Rosé is produced all over the world.  The archtypal drink of summer, at its best Rosé wine is light, refreshing and delicious served chilled on a sunny afternoon.  Although rose wines vary in quality like any other wine, for the most part they are produced to drink young, and are not generally aged to any extent.  After the Second World War, there was a fashion for medium-sweet rosés for mass-market consumption, the classic examples being Mateus Rosé and the American “blush” wines of the 1970's.
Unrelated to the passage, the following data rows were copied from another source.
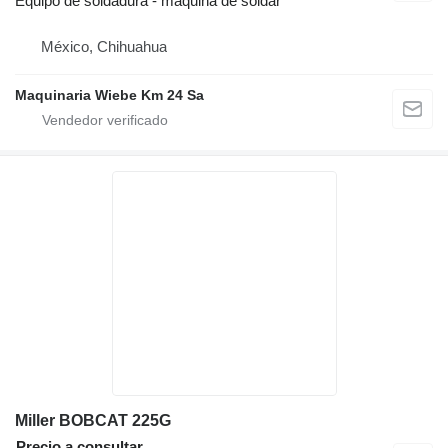
Equipo de soldadura - máquina de soldar
México, Chihuahua
Maquinaria Wiebe Km 24 Sa
Miller BOBCAT 225G
Precio a consultar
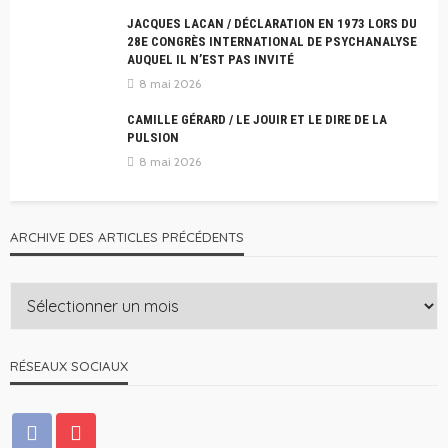
JACQUES LACAN / DÉCLARATION EN 1973 LORS DU
28E CONGRÈS INTERNATIONAL DE PSYCHANALYSE
AUQUEL IL N’EST PAS INVITÉ
8 mai 2026
CAMILLE GÉRARD / LE JOUIR ET LE DIRE DE LA
PULSION
8 mai 2026
ARCHIVE DES ARTICLES PRÉCÉDENTS
RÉSEAUX SOCIAUX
The pendulum now seems to be swinging back towards a drier, ‘bigger’ style.  These wines are made from Rhone grapes like Syrah, Grenache and Carignan in hotter regions such as Provence, the Languedoc and Australia. In France, rosé now exceeds white wine in sales.  The term “blush” is generally restricted to wines sold in North America, although it is sometimes used in Australia and by Italian Primitivo wines hoping to cash in on the recently discovered geneticlinks between Primitivo and Zinfandel. Although “blush” originally referred to a colour (pale pink), it now tends to indicate a relatively sweet pink wine, typically with 2.5% residual sugar; in North America dry pink wines are usually marketed as rosé but sometimes as blush. In Europe almost all pink wines are referred to as rosé regardless of sugar levels, even semi-sweet ones from California.